The extension adds a single DuckDB table function, read_stat, which you use as follows:

-- Read a SAS `.sas7bdat` or `.xpt` file
FROM read_stat('sas_data.sas7bdat');
FROM read_stat('sas_data.xpt');
-- Read an SPSS `.sav`, `.zsav`, or `.por` file
FROM read_stat('spss_data.sav');
FROM read_stat('compressed_spss_data.zsav');
FROM read_stat('portable_spss_data.por');
-- Read a Stata .dta file
FROM read_stat('stata_data.dta');

If the file extension is not .sas7bdat, .xpt, .sav, .zsav, .por, or .dta, use the read_stat function for the right file type with the format parameter:

FROM read_stat('sas_data.other_extension', format = 'sas7bdat');
FROM read_stat('sas_data.other_extension', format = 'xpt');
-- SPSS `.sav` and `.zsav` can both be read through the format `'sav'`
FROM read_stat(
    'spss_data_possibly_compressed.other_extension',
    format = 'sav'
);
FROM read_stat('portable_spss_data.other_extension', format = 'por');
FROM read_stat('stata_data.other_extension', format = 'dta');

Override the file character encoding inferred from the file with an iconv encoding name, see https://www.gnu.org/software/libiconv/:

FROM read_stat('latin1_encoded.sas7bdat', encoding = 'iso-8859-1');

If your files have the proper file extensions and you do not need to override their character encodings, a replacement scan is also available:

-- Read a SAS `.sas7bdat` or `.xpt` file
FROM 'sas_data.sas7bdat';
FROM 'sas_data.xpt';
-- Read an SPSS `.sav`, `.zsav`, or `.por` file
FROM 'spss_data.sav';
FROM 'compressed_spss_data.zsav';
FROM 'portable_spss_data.por';
-- Read a Stata .dta file
FROM 'stata_data.dta';

Contributing

Cloning

Clone the repo with submodules

git clone --recurse-submodules <repo>

Dependencies

In principle, compiling this template only requires a C/C++ toolchain. However, this template relies on some additional tooling to make life a little easier and to be able to share CI/CD infrastructure with extension templates for other languages:

  • Python3
  • Python3-venv
  • Make
  • CMake
  • Git
  • (Optional) Ninja + ccache
  • vcpkg

Installing these dependencies will vary per platform:

  • For Linux, these come generally pre-installed or are available through the distro-specific package manager.
  • For MacOS, homebrew.
  • For Windows, chocolatey.

Building

After installing the dependencies, building is a two-step process. Firstly run:

make configure

This will ensure a Python venv is set up with DuckDB and DuckDB's test runner installed. Additionally, depending on configuration, DuckDB will be used to determine the correct platform for which you are compiling.

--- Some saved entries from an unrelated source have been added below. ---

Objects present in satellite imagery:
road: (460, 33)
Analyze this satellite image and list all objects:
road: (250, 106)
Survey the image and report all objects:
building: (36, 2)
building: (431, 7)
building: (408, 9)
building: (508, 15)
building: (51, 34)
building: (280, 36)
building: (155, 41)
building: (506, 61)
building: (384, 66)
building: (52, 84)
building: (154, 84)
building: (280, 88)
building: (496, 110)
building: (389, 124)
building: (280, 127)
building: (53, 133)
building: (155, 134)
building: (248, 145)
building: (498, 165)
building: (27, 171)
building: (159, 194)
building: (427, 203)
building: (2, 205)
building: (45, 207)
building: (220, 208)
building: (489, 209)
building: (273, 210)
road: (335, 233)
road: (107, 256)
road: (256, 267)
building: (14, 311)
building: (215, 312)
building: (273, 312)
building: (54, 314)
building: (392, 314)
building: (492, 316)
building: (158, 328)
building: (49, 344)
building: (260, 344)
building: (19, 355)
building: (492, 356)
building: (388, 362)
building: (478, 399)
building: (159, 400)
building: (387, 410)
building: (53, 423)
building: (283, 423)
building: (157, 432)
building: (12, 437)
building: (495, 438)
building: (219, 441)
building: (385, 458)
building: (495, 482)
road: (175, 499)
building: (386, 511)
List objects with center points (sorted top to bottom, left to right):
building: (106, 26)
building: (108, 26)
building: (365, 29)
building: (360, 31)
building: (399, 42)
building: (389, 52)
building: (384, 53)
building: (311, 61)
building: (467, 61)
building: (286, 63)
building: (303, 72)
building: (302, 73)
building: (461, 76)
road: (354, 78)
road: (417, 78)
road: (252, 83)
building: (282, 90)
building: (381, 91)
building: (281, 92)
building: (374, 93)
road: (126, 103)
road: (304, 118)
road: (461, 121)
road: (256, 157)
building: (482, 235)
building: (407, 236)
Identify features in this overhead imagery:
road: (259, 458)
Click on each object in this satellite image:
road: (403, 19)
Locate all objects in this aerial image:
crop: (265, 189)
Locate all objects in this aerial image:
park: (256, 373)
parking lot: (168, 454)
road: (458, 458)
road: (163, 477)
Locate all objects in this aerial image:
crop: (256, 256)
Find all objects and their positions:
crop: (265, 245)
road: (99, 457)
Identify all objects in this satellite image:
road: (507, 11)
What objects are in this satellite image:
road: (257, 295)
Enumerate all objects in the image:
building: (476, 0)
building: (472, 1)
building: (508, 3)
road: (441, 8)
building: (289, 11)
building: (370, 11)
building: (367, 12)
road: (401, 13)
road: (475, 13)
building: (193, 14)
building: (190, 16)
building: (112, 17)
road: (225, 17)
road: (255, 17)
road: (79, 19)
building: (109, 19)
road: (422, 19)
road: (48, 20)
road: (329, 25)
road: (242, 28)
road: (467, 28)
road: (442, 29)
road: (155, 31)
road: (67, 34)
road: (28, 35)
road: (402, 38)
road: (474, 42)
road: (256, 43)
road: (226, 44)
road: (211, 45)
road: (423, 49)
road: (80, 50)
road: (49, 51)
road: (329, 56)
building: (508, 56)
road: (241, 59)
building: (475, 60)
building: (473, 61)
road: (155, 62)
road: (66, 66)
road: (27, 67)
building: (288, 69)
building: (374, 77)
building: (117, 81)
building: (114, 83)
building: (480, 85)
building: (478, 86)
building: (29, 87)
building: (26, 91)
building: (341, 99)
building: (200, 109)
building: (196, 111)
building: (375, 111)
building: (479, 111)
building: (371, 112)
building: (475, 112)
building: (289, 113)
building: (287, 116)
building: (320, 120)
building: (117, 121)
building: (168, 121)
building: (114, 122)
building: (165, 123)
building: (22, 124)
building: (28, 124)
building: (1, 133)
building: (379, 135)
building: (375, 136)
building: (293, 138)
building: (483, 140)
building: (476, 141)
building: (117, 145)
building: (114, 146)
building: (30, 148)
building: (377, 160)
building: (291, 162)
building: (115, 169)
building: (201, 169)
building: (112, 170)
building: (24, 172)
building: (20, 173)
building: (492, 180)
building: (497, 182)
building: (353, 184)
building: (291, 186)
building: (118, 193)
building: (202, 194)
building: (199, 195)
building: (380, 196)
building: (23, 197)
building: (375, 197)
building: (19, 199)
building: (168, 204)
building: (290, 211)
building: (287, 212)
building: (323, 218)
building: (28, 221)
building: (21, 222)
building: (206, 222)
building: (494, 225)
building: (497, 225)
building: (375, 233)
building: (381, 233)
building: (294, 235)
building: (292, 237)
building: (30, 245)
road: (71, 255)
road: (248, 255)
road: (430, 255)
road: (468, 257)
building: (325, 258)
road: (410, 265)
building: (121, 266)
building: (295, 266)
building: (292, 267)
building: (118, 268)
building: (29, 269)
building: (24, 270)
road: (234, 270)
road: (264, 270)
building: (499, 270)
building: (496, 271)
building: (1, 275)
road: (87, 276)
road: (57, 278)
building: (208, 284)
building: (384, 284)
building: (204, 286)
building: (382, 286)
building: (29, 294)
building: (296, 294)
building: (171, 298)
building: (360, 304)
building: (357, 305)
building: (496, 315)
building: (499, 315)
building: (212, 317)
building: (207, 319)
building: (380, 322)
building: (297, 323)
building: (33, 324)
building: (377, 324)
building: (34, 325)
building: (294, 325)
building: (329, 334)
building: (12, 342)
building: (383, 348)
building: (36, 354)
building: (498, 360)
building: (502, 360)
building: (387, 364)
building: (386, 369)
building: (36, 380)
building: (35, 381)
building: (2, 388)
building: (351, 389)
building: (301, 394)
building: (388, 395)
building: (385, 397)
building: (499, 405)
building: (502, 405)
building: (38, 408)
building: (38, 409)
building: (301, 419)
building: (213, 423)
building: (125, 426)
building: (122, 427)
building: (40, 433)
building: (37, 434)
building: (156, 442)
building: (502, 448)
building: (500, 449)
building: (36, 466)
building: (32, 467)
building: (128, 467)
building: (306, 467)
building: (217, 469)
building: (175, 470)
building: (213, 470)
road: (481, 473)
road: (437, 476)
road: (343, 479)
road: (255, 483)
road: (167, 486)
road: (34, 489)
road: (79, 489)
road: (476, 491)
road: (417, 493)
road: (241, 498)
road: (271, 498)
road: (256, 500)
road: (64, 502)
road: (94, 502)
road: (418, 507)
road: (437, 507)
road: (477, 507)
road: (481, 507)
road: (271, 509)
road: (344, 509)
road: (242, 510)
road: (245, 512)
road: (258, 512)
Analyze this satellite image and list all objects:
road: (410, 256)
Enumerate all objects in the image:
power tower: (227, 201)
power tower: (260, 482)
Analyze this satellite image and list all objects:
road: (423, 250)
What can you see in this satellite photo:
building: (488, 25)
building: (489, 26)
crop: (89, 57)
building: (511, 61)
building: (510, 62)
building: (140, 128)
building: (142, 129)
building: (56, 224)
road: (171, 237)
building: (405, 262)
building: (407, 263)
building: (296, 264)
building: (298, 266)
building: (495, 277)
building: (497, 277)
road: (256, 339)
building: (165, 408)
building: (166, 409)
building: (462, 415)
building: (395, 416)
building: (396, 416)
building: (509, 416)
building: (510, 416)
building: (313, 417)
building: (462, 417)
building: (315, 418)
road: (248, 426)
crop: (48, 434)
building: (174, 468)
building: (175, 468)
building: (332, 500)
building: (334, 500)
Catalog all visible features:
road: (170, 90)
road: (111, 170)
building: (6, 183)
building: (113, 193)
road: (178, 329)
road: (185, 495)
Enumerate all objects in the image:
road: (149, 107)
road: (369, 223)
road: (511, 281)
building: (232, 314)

Then, to build the extension run:

make debug

This delegates the build process to cargo, which will produce a shared library in target/debug/<shared_lib_name>. After this step, a script is run to transform the shared library into a loadable extension by appending a binary footer. The resulting extension is written to the build/debug directory.

To create optimized release binaries, simply run make release instead.

Faster builds

We recommend to install Ninja and Ccache for building as this can have a significant speed boost during development. After installing, ninja can be used by running:

make clean
GEN=ninja make debug

Testing

This extension uses the DuckDB Python client for testing. This should be automatically installed in the make configure step. The tests themselves are written in the SQLLogicTest format, just like most of DuckDB's tests. A sample test can be found in test/sql/<extension_name>.test. To run the tests using the debug build:

make test_debug

or for the release build:

make test_release

Version switching

Testing with different DuckDB versions is really simple:

First, run

make clean_all

to ensure the previous make configure step is deleted.

Then, run

DUCKDB_TEST_VERSION=v1.1.2 make configure

to select a different duckdb version to test with

Finally, build and test with

make debug
make test_debug

Using unstable Extension C API functionality

The DuckDB Extension C API has a stable part and an unstable part. By default, this template only allows usage of the stable part of the API. To switch it to allow using the unstable part, take the following steps:

Firstly, set your TARGET_DUCKDB_VERSION to your desired in ./Makefile. Then, run make update_duckdb_headers to ensure the headers in ./duckdb_capi are set to the correct version. (FIXME: this is not yet working properly).

Finally, set USE_UNSTABLE_C_API to 1 in ./Makefile. That's all!